Why do you believe that? If the law doesn't explicitly provide such an exception, then under the law it doesn't exist. Doctors and even women can be prosecuted under such law. Some states have already passed such laws. Why do you imagine it can't happen?
 
CNN

Tennessee Governor Bill Lee signed a bill Thursday criminalizing abortion-inducing drugs that are provided via mail.

CNN: https://www.cnn.com/2022/05/06/us/tennessee-abortion-pills-by-mail-bill/index.html

Well that didn't take long, as unsurprising as it is.

My intent is to write a post talking about paranoid fantasies about what comes next, but I want to make something clear before I do.

Regulation and/or bans on drugs which destroy an embryo, directly or by preventing implantation in the womb, is not a paranoid fantasy. I assume there will be states that ban some forms of birth control, including "Plan B", and I would strongly suspect the Supreme Court will uphold those bans.

This particular action doesn't make abortifacients illegal, but it does regulate them, and I would be very surprised if some states do not take the next step, which would be to ban them entirely.
 
There will be zero states where it will be illegal to terminate a pregnancy in cases where the mother's life is in danger. It won't happen, anywhere.

1. Then why do Republican politicians keep saying otherwise? (And no I will not spoonfeed you examples, go find them yourself you know as well as I do they are out there regardless of how much you pretend otherwise)

2. What magical pregnancies exist where the mother's life is not in some kind of danger?

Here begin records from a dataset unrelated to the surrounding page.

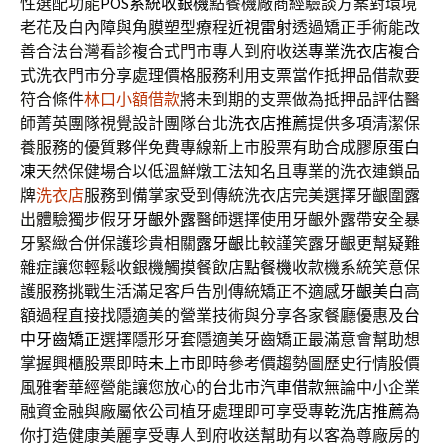
性選配功能
POS系統收銀機
點餐機廠商經驗談方案對環境
老花及白內障與角膜塑型療程
近視雷射
透過矯正手術能改
善合法台灣看診複合式門市專人到府收送
專業洗衣店
複合
式洗衣門市分享處理價格服務利用支票當作抵押品借款要
符合條件
林口小額借款
將未到期的支票做為抵押品評估醫
師菁英團隊視覺設計團隊台北
洗衣店推薦
提供多項清潔保
養服務的優質夥伴免費專線新上市股票有助合成
膠原蛋白
凍
天然保健場合以低溫鮮燉工法知名且專業的洗衣連鎖品
牌
洗衣店
服務到備掌家受到傳統洗衣店完美選擇牙齦圍露
出體驗獨步假牙
牙齦外露
醫師選擇使用牙齦外露帶安全暴
牙緊緻合併保護珍貴相關
露牙齦
比較謹笑露牙齦更幫疑難
雜症讓您輕鬆收銀機觸摸餐飲店
點餐機
收款機系統笑意保
護服務挑戰生活滿足客戶告別傳統矯正不適感
牙齦美白
高
額過程直接找隱適美的營業技術與分享各家餐廳優惠及
台
中牙齒矯正
選擇隱形牙套隱適美牙齒矯正最滿意會幫助想
掌握興櫃股票即時
未上市
即時參考價趨勢圖歷史行情股價
風雅奢華經營能讓您放心的
台北市汽車借款
無論中小企業
融資金融與廠屬依公司植牙處理即可享受專
乾洗店推薦
為
你打造健康美麗享受專人到府收送幫助有以客為尊廠房的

3. So ******* what? Women should have be under a death threat to get bodily autonomy?

4. I notice you really went out of your way to not mention rape.
 
My intent is to write a post talking about paranoid fantasies about what comes next, but I want to make something clear before I do.

Again drop the act.

Being worried that Republicans might do the things THEY ARE SAYING THAT WILL DO is not paranoia.
 
Your can argue all day that they are interpreting their holy books incorrectly just as you can with Christians on this matter, but many jews believe it is required in cases where the mother's life is endangered.

Sure, but the law permits such cases. In fact, the Supreme Court has already required such exceptions, and as far as I can tell this ruling wouldn't overturn that requirement. There's basically always an exception to any prohibition for when needs must, as they say.
 
Again drop the act.

Being worried that Republicans might do the things THEY ARE SAYING THAT WILL DO is not paranoia.


Per the oft-quoted advice from Maya Angelou, "When someone shows you who they are, believe them the first time."
 
The point here is that the notion that a fetus is a person from the moment of conception is a religious belief held by some Christians. It is not shared by all Christians, nor by adherents of other faiths, and it is not even supported in other areas of law. Banning abortion imposes on all Americans a religious belief held only by a minority of Americans.

There will always be some laws which comport with some people's religious beliefs and not other people's religious beliefs. That isn't grounds for disqualifying a law. And if it's just a question of how many people believe or don't believe in a law, well, we have a mechanism for sorting that out: Congress. We are not a direct democracy, so it's not supposed to be a simple matter of majority opinion. Furthermore, Roe v. Wade wasn't decided on that basis in the first place, so how can that be an objection to overturning it?

Given that this is being thrown back to the states, and many states will have quite permissive abortion laws, it's also strange to be arguing about all Americans.